--- Description of the task ---
Search the records for the string "Cyton", then copy each line that has it.

--- Data excerpts ---
========

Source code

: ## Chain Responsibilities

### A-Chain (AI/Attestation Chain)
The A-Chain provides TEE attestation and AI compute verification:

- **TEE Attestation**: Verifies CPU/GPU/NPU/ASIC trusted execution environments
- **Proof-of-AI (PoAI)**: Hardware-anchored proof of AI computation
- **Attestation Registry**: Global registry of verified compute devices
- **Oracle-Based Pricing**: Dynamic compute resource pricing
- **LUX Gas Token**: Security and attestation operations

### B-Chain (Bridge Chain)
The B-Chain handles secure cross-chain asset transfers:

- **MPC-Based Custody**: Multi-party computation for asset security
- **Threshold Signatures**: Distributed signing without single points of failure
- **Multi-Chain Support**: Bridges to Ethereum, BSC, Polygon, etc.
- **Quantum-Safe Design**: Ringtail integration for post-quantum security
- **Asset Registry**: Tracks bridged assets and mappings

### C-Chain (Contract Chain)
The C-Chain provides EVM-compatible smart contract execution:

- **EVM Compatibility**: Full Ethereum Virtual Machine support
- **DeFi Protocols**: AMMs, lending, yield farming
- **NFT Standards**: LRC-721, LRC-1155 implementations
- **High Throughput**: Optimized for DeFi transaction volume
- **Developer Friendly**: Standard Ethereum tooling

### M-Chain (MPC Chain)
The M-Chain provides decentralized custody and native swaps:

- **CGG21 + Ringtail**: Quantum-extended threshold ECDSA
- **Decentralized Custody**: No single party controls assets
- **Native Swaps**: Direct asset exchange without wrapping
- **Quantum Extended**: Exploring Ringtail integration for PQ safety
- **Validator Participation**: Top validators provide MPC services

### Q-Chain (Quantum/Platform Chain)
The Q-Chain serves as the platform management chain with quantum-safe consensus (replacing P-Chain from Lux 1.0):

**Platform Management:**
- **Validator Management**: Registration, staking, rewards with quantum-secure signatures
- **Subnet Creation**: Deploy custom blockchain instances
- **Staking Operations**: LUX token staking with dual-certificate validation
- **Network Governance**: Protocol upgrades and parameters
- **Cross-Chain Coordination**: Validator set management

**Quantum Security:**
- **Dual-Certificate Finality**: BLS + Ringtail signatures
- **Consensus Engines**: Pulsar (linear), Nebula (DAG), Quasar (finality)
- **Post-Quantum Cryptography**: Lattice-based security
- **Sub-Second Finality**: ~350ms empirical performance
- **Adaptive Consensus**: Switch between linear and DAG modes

========

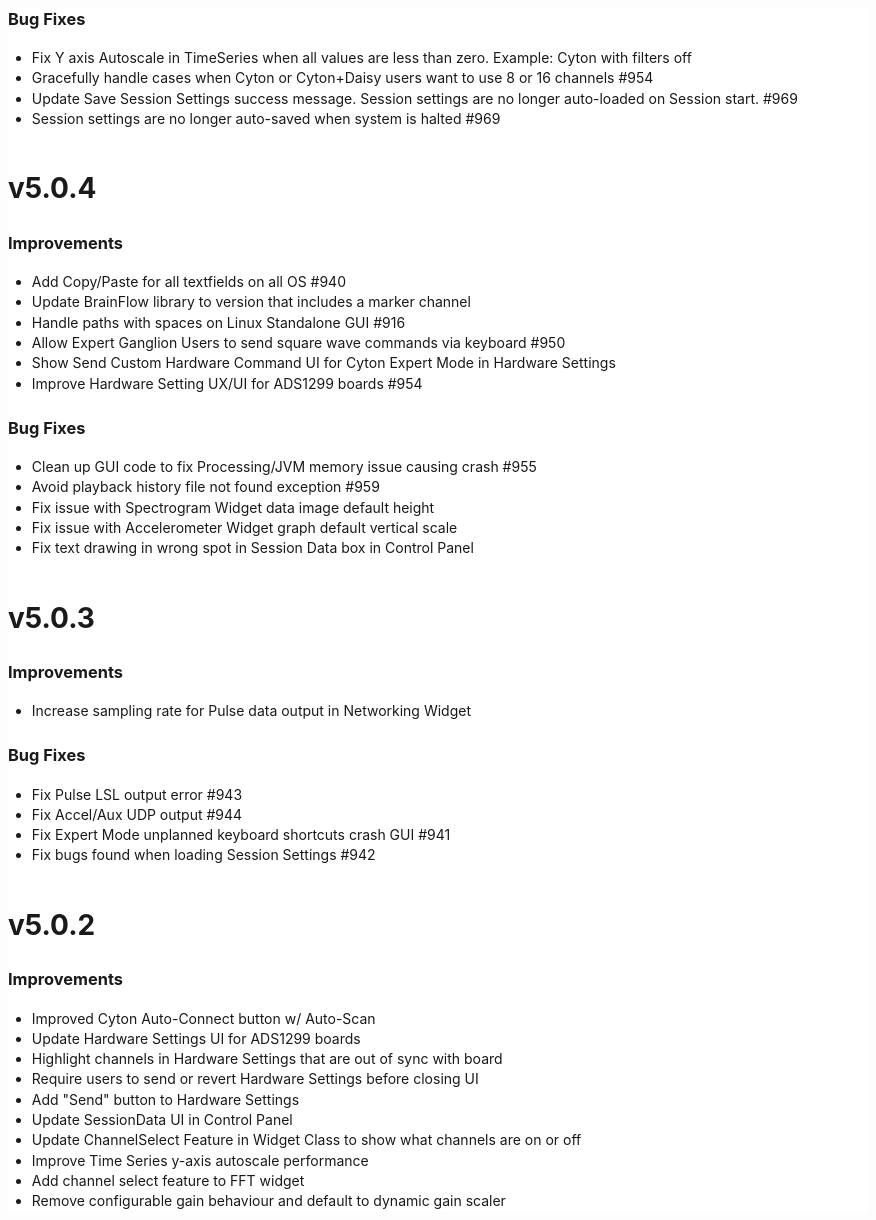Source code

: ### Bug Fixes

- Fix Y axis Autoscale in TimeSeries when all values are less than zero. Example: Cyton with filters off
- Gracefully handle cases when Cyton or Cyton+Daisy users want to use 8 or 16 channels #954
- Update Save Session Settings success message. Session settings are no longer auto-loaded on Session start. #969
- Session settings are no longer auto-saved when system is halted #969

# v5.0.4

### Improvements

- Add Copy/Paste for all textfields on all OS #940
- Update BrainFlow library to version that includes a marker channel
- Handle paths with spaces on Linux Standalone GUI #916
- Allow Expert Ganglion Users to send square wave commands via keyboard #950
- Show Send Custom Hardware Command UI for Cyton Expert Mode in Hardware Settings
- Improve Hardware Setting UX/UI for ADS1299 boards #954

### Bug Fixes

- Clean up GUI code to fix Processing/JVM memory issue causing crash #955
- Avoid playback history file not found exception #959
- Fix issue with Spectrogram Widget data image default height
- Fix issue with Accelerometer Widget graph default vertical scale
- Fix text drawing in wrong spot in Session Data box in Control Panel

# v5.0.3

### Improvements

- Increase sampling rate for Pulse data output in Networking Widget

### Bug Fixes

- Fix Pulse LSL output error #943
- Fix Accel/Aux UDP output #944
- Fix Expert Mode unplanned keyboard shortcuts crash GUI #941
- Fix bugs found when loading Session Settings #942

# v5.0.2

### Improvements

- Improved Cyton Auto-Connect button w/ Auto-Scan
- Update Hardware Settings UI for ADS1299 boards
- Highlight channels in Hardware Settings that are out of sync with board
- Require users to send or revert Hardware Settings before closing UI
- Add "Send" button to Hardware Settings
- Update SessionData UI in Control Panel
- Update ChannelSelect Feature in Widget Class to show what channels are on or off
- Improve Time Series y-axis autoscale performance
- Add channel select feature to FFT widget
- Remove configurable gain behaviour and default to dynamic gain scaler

========

--- Exercise solution ---
- Fix Y axis Autoscale in TimeSeries when all values are less than zero. Example: Cyton with filters off
- Gracefully handle cases when Cyton or Cyton+Daisy users want to use 8 or 16 channels #954
- Show Send Custom Hardware Command UI for Cyton Expert Mode in Hardware Settings
- Improved Cyton Auto-Connect button w/ Auto-Scan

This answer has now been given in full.